The UC nurses are also looking toward their contract, coming up in the next year, and considering how to influence change for their patients, colleagues, and communities through bargaining. NNU nurses across the country are already using their contracts to advance these issues, including by establishing equity committees, and by resolving racial disparities in pay, as RNs at UChicago Medicine Ingalls Memorial Hospital did while fighting for their very first contract.

Ingalls RN Mattie Newsom said that during bargaining, a hospital attorney told nurses that to make more money, they should go work in a “lily white” community (Ingalls cares for a largely Black and Brown patient population). Newsom said nurses were already incensed at the attorney’s racist language when they discovered, by asking around, that some of the white Ingalls nurses were already making $3 or more on average per hour than Black nurses and nurses recruited from outside the United States.

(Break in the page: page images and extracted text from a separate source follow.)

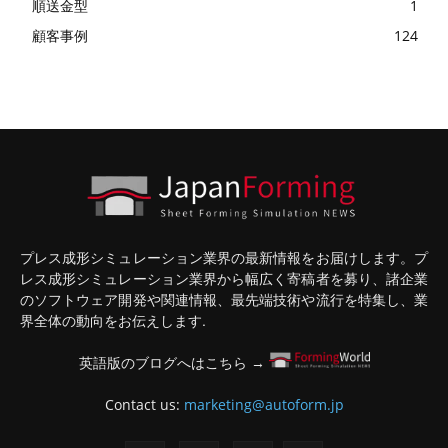
順送金型
1
顧客事例
124
プレス成形シミュレーション業界の最新情報をお届けします。プ
レス成形シミュレーション業界から幅広く寄稿者を募り、諸企業
のソフトウェア開発や関連情報、最先端技術や流行を特集し、業
界全体の動向をお伝えします.
英語版のブログへはこちら →
Contact us:
marketing@autoform.jp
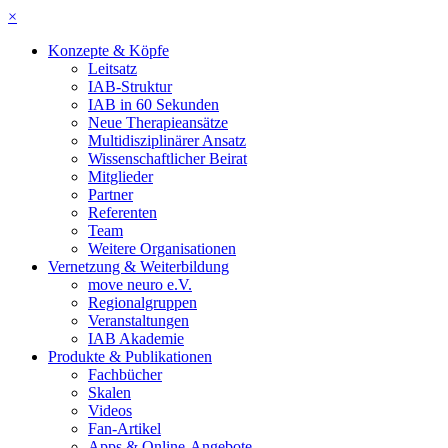
×
Konzepte & Köpfe
Leitsatz
IAB-Struktur
IAB in 60 Sekunden
Neue Therapieansätze
Multidisziplinärer Ansatz
Wissenschaftlicher Beirat
Mitglieder
Partner
Referenten
Team
Weitere Organisationen
Vernetzung & Weiterbildung
move neuro e.V.
Regionalgruppen
Veranstaltungen
IAB Akademie
Produkte & Publikationen
Fachbücher
Skalen
Videos
Fan-Artikel
Apps & Online-Angebote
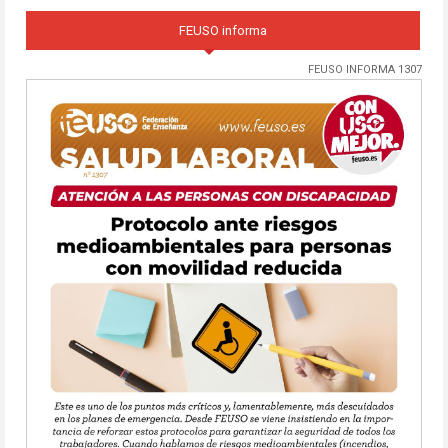
FEUSO informa
FEUSO INFORMA 1307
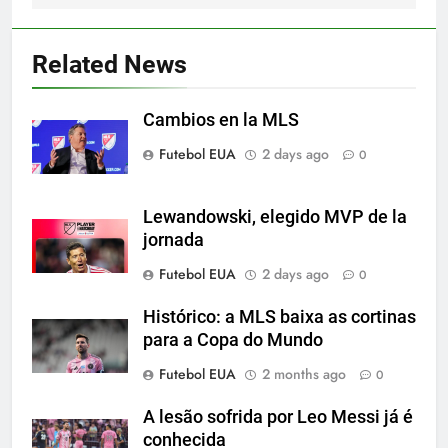
5
Exibição: duas assistências de
Leo Messi e hat-trick de Luis
Related News
Suárez
SPORTS
Cambios en la MLS
6
Futebol EUA
2 days ago
0
Austin dispensa sua equipe
espanhola
SPORTS
Lewandowski, elegido MVP de la
jornada
7
Futebol EUA
2 days ago
0
A incrível raiva de Messi com os
torcedores do Inter Miami
Histórico: a MLS baixa as cortinas
para a Copa do Mundo
SPORTS
Futebol EUA
2 months ago
0
8
A lesão sofrida por Leo Messi já é
2-0: Messi, como sempre
conhecida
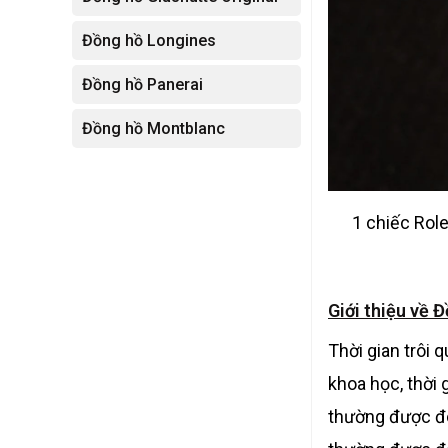
Đồng hồ Longines
Đồng hồ Panerai
Đồng hồ Montblanc
1 chiếc Rol
Giới thiệu về 
Thời gian trôi 
khoa học, thời 
thường được đo 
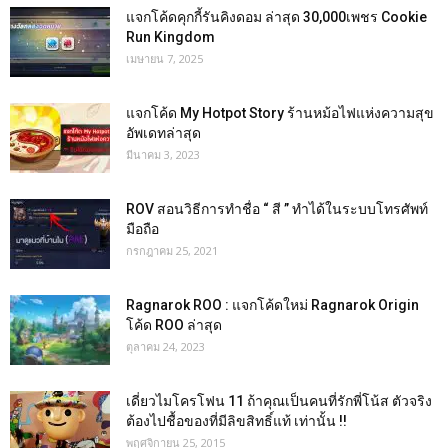
แจกโค้ดคุกกี้รันคิงดอม ล่าสุด 30,000เพชร Cookie
Run Kingdom
เมษายน 7, 2025
แจกโค้ด My Hotpot Story ร้านหม้อไฟแห่งความสุข
อัพเดทล่าสุด
มีนาคม 3, 2023
ROV สอนวิธีการทำชื่อ “ สี ” ทำได้ในระบบโทรศัพท์
มือถือ
กรกฎาคม 25, 2021
Ragnarok ROO : แจกโค้ดใหม่ Ragnarok Origin
โค้ด ROO ล่าสุด
ตุลาคม 24, 2023
เดี่ยวไมโครโฟน 11 ถ้าคุณเป็นคนที่รักพี่โน้ส ตัวจริง
ต้องไปชื้อของที่มีลิขสิทธิ์แท้ เท่านั้น !!
พฤศจิกายน 25, 2015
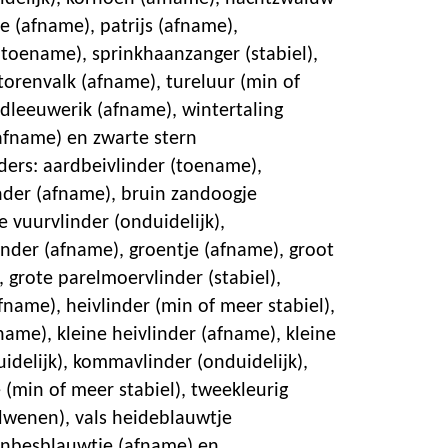
e (afname), patrijs (afname),
(toename), sprinkhaanzanger (stabiel),
torenvalk (afname), tureluur (min of
ldleeuwerik (afname), wintertaling
afname) en zwarte stern
ders: aardbeivlinder (toename),
der (afname), bruin zandoogje
 vuurvlinder (onduidelijk),
nder (afname), groentje (afname), groot
), grote parelmoervlinder (stabiel),
name), heivlinder (min of meer stabiel),
ame), kleine heivlinder (afname), kleine
idelijk), kommavlinder (onduidelijk),
(min of meer stabiel), tweekleurig
dwenen), vals heideblauwtje
enbesblauwtje (afname) en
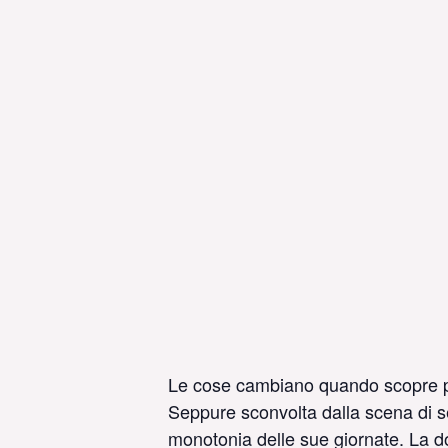
Le cose cambiano quando scopre pass
Seppure sconvolta dalla scena di ses
monotonia delle sue giornate. La d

“To me, that was one of the most discouraging things. It took all I had to continue to work there,” said Newsom, who is Black. The Ingalls nurses stood together and demanded pay equity and a grid that wasn’t based on management’s whims. When management saw that the nurses refused to be divided, regardless of background, they had to come to the table.  

“At that point in time, they began to eat crow and work with us to set up a grid so that nurses’ salaries would reflect an equalness according to years of service,” said Newsom. Although the Ingalls nurses settled that contract in 2020, before NNU’s new division officially launched, Newsom said they had NNU’s support all the way, and she is thrilled to know there is now even more infrastructure for nurses to do racial and social justice work moving forward.

“I am elated to know [the union has] a division like this. We need all the support and all the advocacy we can get,” she said. Villareal hopes nurses across the country will feel empowered by the creation of the division to make changes in their own facilities, even if they don’t think of themselves as activists.

“A lot of nurses don’t understand they are already doing the work. Just becoming a nurse and knowing you want to make change, that’s the driving force of all activism,” Villareal said.

“We are a very powerful organization, and it’s so important that everyone is at the table,” Kennedy emphasized, noting that building equity, and growing collective power is the only way working people will win on all the issues that matter, including Medicare for All.

“What we stand for as a union -— that we truly believe in having equity, inclusion, and recognition, because that’s who we are -— I think that’s so important. We are walking the walk and talking the talk,” said Kennedy. “It’s not easy to do this work; it’s a long journey. But we are going to get there.”


Kari Jones is a communications specialist at National Nurses United.